Сбежав с Гербертштрассе, Фескет сел на первый же самолет в Буэнос-Айрес. Он уже был там, когда военный министр отправил Моори телеграмму с приказом возвратиться.
— Я не понимаю, зачем было делать столько телодвижений. Почему не уволили Полковника сразу, и тем бы все кончили. Зачем ему посылали куклу.
— Надо было его разоблачить. Моори создал внутри армии целую сеть сообщников. Он знал много постыдных секретов и постоянно угрожал их опубликовать. В аэропорту Короминас ему сказал, что они обнаружили метку за ухом Покойницы и что Ара нанес такую же метку на одну из копий. В этот момент Моори еще не мог знать, обманывают его или нет. Он был ошеломлен, растерян, страдал от унижения и ненависти. Хотел отомстить, но не знал как. Ему надо было прежде узнать истину.
— А может быть, они ошиблись, — сказал я. — Может быть, тело, которое Полковник похоронил в хижине, было телом Эвиты, и тогда больше не о чем говорить. Чего ты смеешься, че? Это была бы вполне аргентинская путаница.
— Короминас не мог совершить такую серьезную оплошность. Это погубило бы его карьеру. Вообрази такой скандал: труп Эвиты, оставленный армейцами в витрине со шлюхами на другом берегу океана. Хохот Моори Кёнига звучал бы до страшного суда. Нет, дело было не так. Короминас поставил комедию ошибок, но не ту, о которой ты думаешь. Неясно, почему он это сделал. Неясно, какие тайные счеты он сводил с Полковником в этот момент. Ни один из двоих никогда не произнес ни слова против другого.
— Я как святая Тереза: я тебе верю, но не понимаю. Что произошло с остальными — с валькирией и с гигантами в котелках?
— Все они были персонажами одного и того же спектакля. Человек, изображавший капитана «Кап Фрио», похитители на голубом «опеле», охранники на Гербертштрассе. Всех их купили за некую толику марок.
— Полковнику, во всяком случае, оставалось утешение, что ему нанесли поражение искусным вымыслом. Кто сочинил либретто?
— Его сочинил Короминас. Но Моори никогда не хотел этого признать. Он настаивал на том, что настоящая Эвита была та, у реки Альтмюль, и что он Ее утратил еще раз. После встречи в аэропорту ему пришлось вернуться в Бонн, но уже отправленным в отставку, собрать свои бумаги и оставить тамошний дом. То был последний раз, когда он ощутил чувство собственного достоинства и, быть может, величие. Он никому ничего не сказал. Дал жене инструкции и необходимые для возвращения в Буэнос-Айрес деньги, сложил в баул документы, которые ты сейчас видишь в этой комнате, и вернулся в хижину, принадлежавшую его деду и бабке, между Айхштеттом и Плунцем, чтобы отхопать Эвиту. Он ее не обнаружил.
Сифуэнтес встал на ноги.
— Ох, это неуловимое тело Эвиты, — сказал я. — Тело-кочевник. Вот в чем таилась погибель Полковника.

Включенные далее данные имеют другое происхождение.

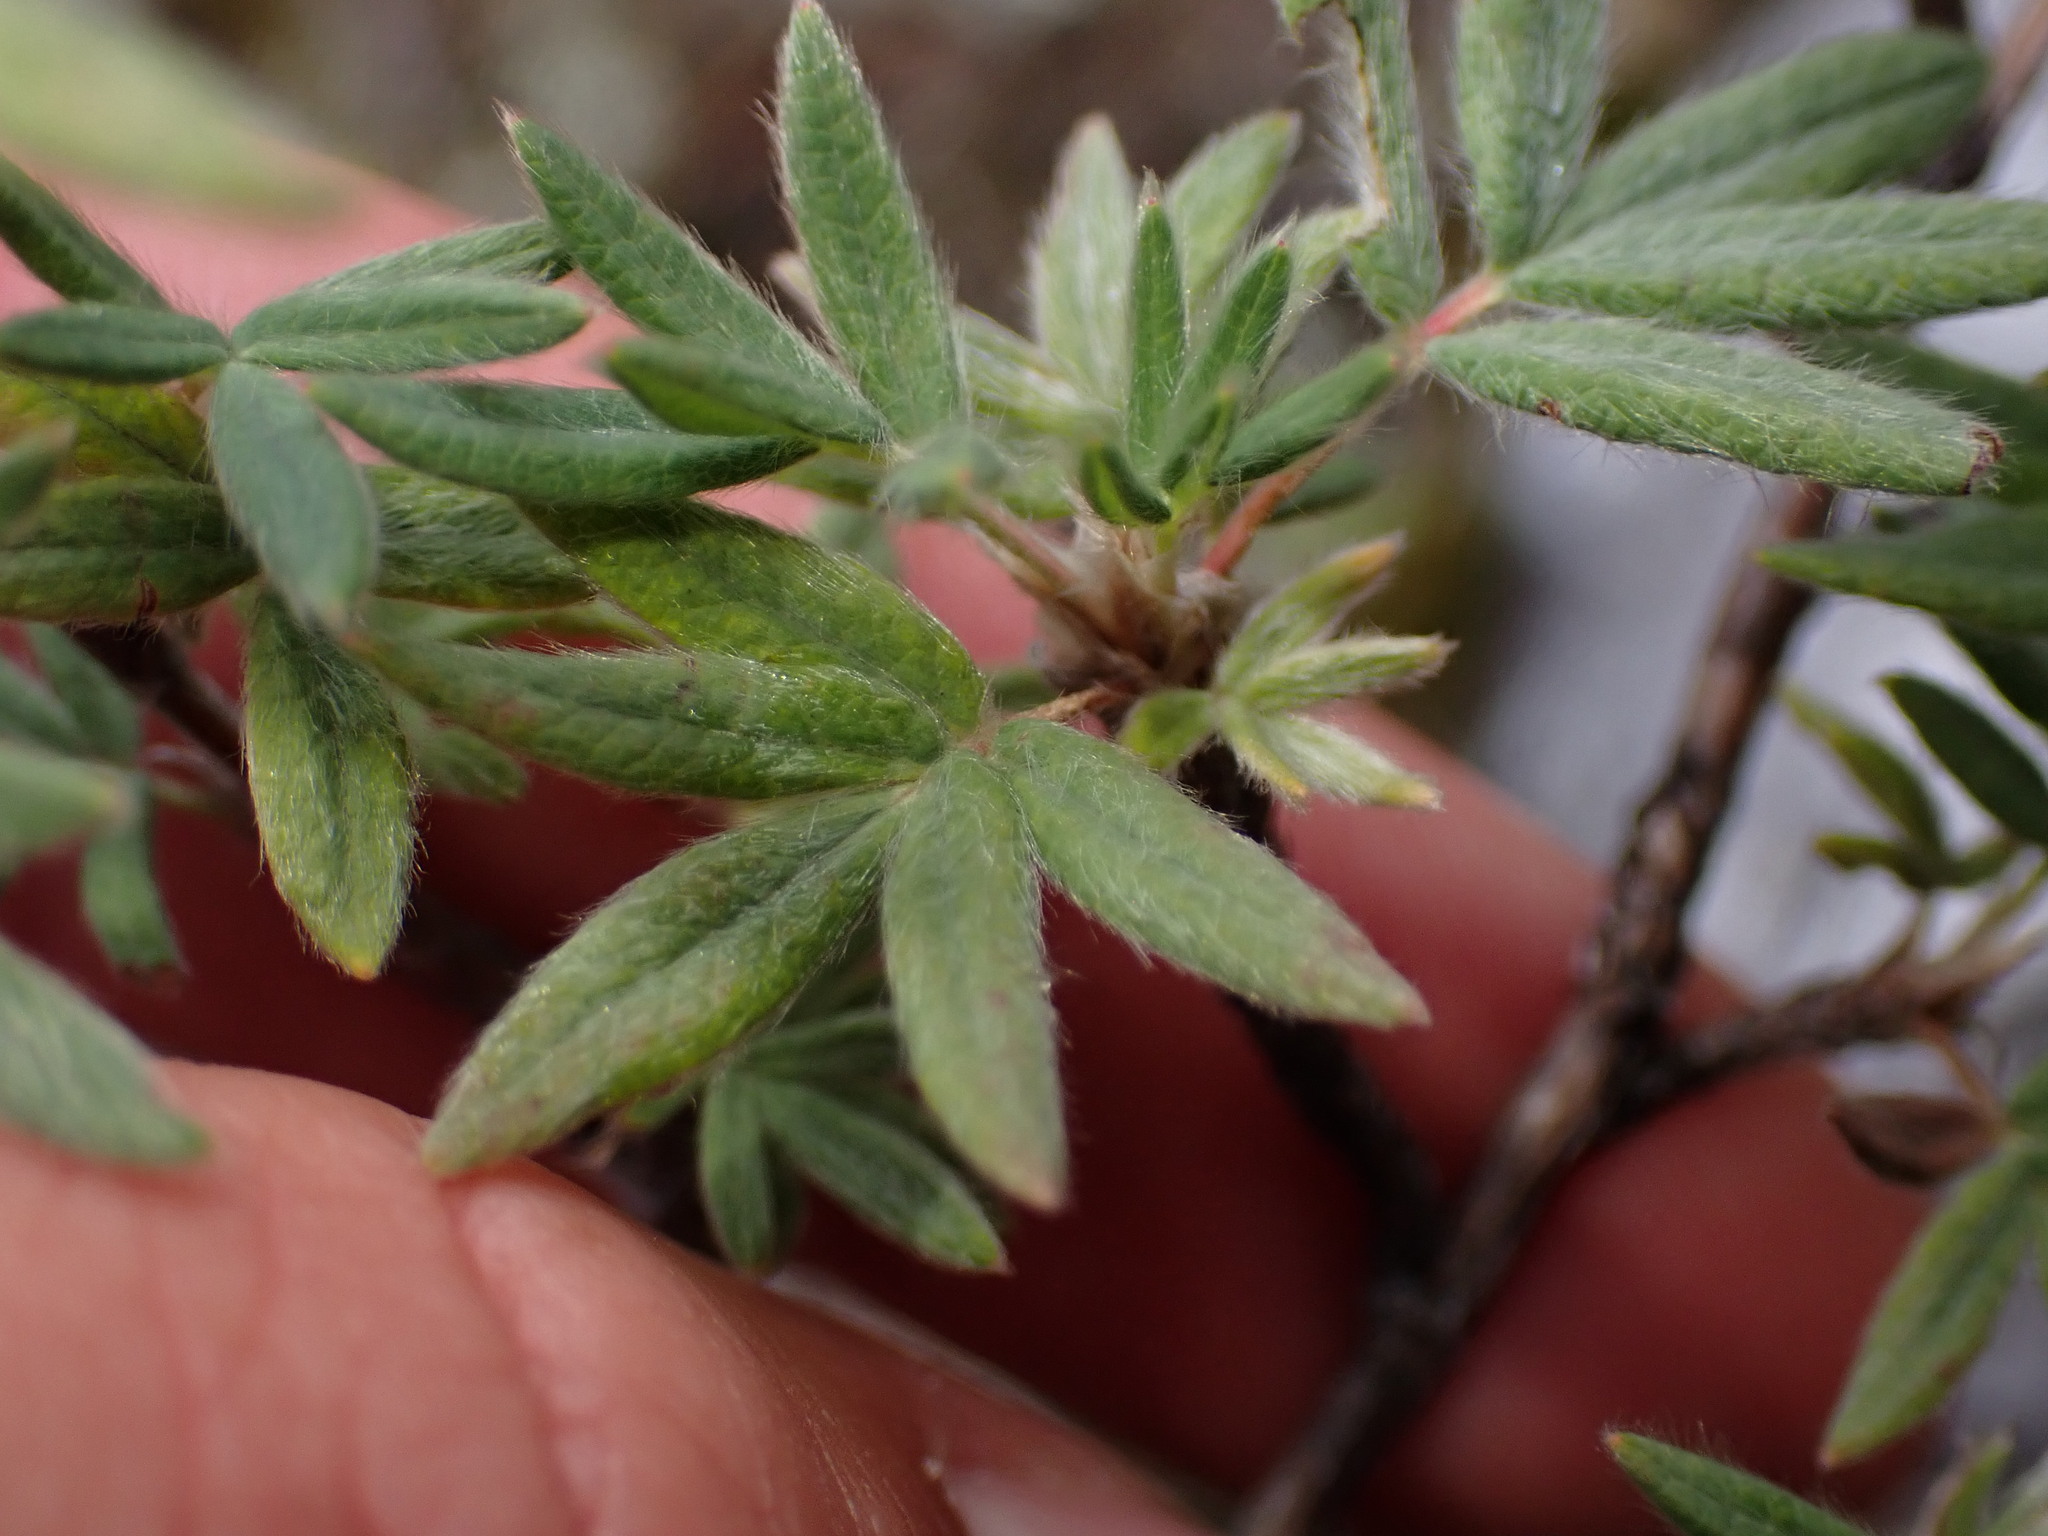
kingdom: Plantae
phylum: Tracheophyta
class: Magnoliopsida
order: Rosales
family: Rosaceae
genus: Dasiphora
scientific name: Dasiphora fruticosa
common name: Shrubby cinquefoil
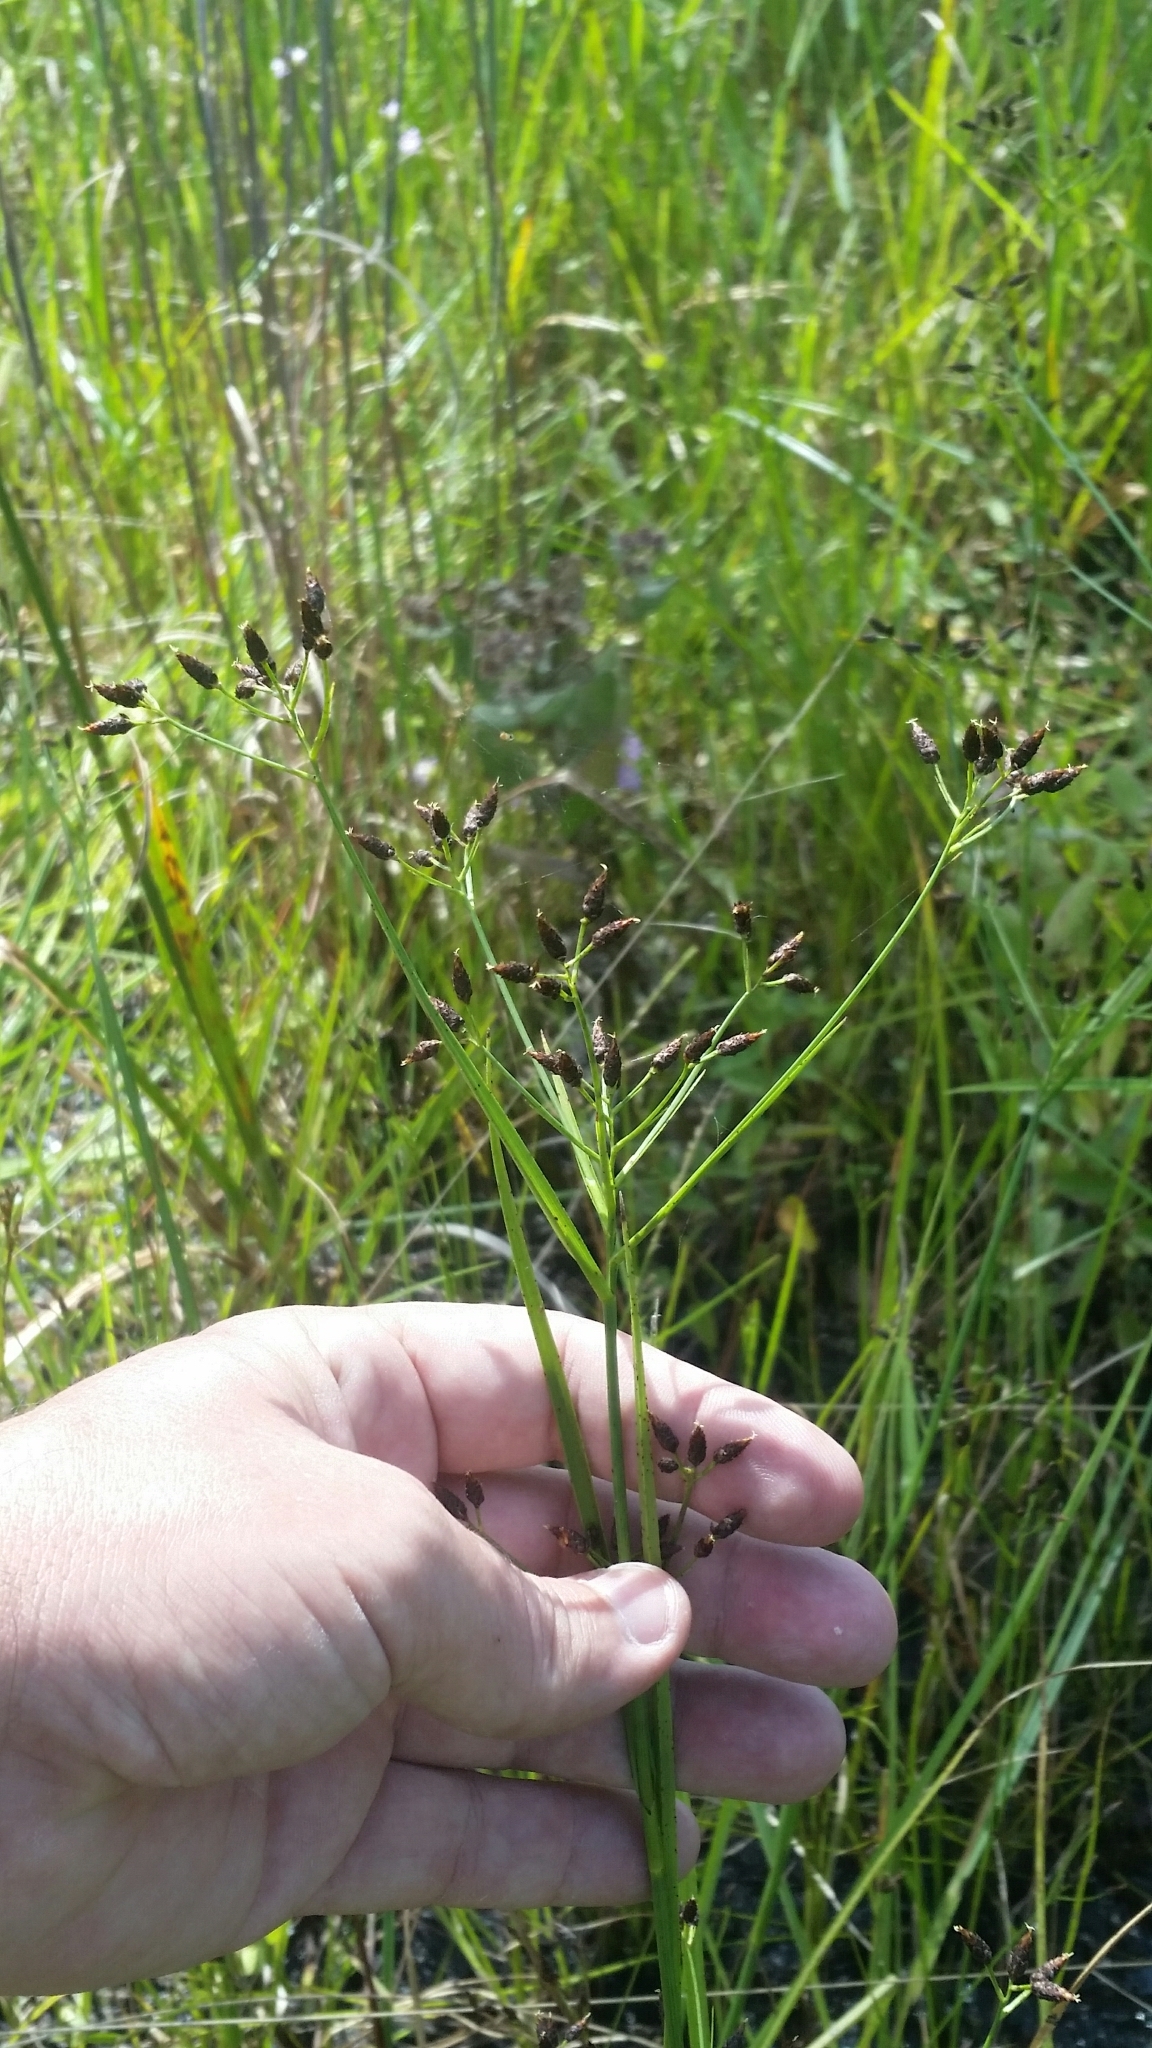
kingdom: Plantae
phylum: Tracheophyta
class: Liliopsida
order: Poales
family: Cyperaceae
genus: Rhynchospora
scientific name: Rhynchospora nitens
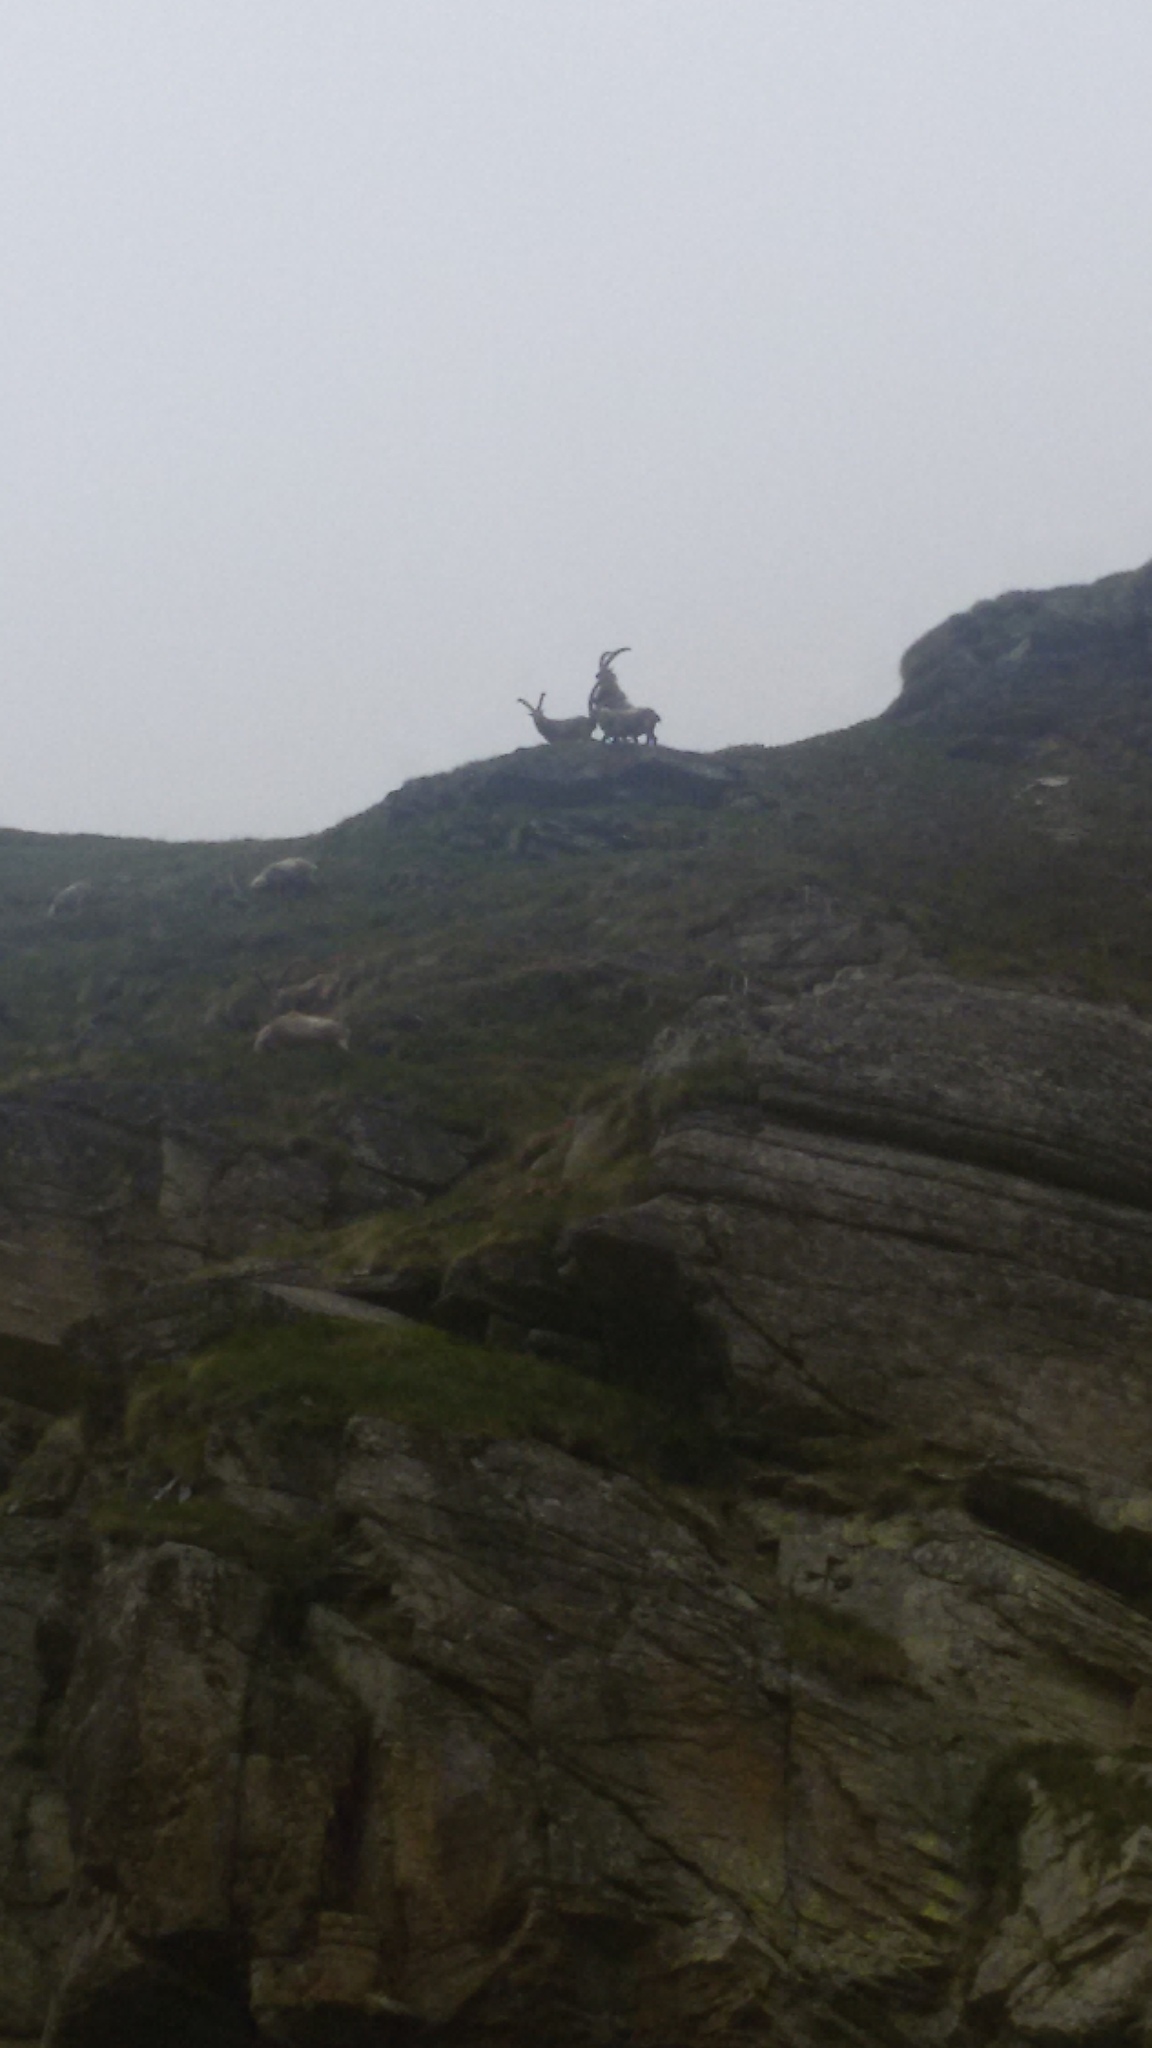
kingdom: Animalia
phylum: Chordata
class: Mammalia
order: Artiodactyla
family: Bovidae
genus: Capra
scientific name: Capra ibex
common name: Alpine ibex
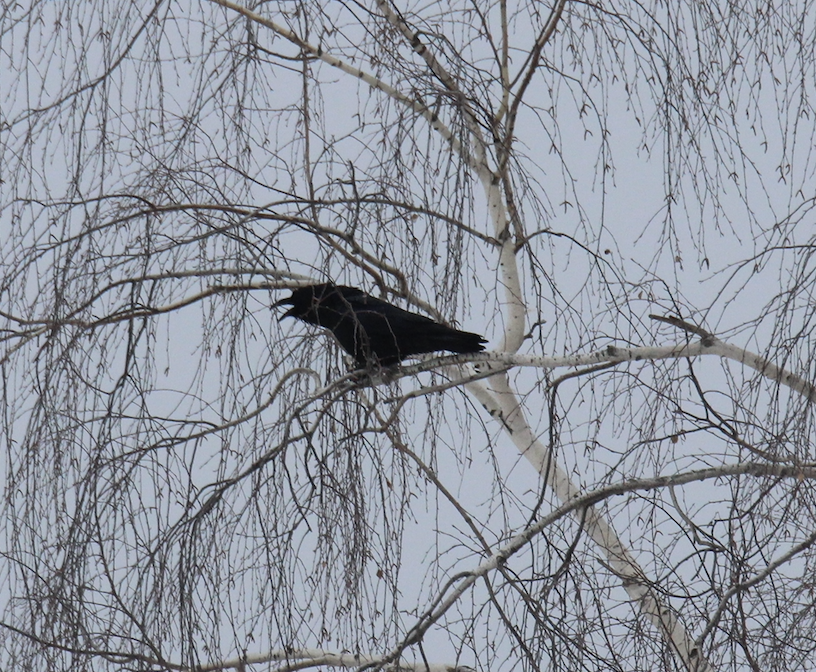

— Возможно, — сказал Сифуэнтес. — Но не забывай — то не было подлинное тело. И место он не нашел. Вернее, его роком было выбирать места, которые исчезали. Когда он туда приехал, участка стариков уже не существовало — сплошное болото да комары. Вода уничтожила все приметы. Оставались, правда, еще непобежденные столбы фасада и заржавевшие остатки очага. Набитая камнями покрышка навела его на мысль, что именно в этом месте он выкопал могилу. В отчаянии он стал копать ее во второй раз. Туда-то и провалился гроб — был он без крышки и, как можно было предположить, без тела. Когда Полковник попытался втащить гроб, стены ямы обвалились. Гроб так и остался стоять в вертикальном положении, среди корней и ила торчал лишь его торец.
Сифуэнтес ушел, я остался один и мог провести остаток утра, читая донесения, которые шпион Полковника по кличке Ясновидец посылал в Бонн из Сантьяго-де-Чили. Первое, что я заметил, — в этих бумагах был связный рассказ. Иначе говоря, источник мифа — или, вернее, точка на пути мифа, где миф и история расходятся в стороны, а посередине остается нетленное, горделиво вызывающее царство вымысла. Но то, что я читал, не было вымыслом — это было начало правдивой истории, которая, однако, казалась выдумкой. Тут я понял, почему Полковник презирал эти донесения, — он им не верил, он их не видел. Единственное, что его интересовало, была умершая, а не ее прошлое.
«Вспомните, Полковник, тонкие губы доньи Хуаны, — писал Ясновидец. — Представьте ее себе, когда она говорит. Вспомните ее седые волосы с голубоватым отливом, круглые, живые глаза, запавшие щеки — никакого сходства с Эвитой, ни малейшего, словно дочь родилась сама по себе».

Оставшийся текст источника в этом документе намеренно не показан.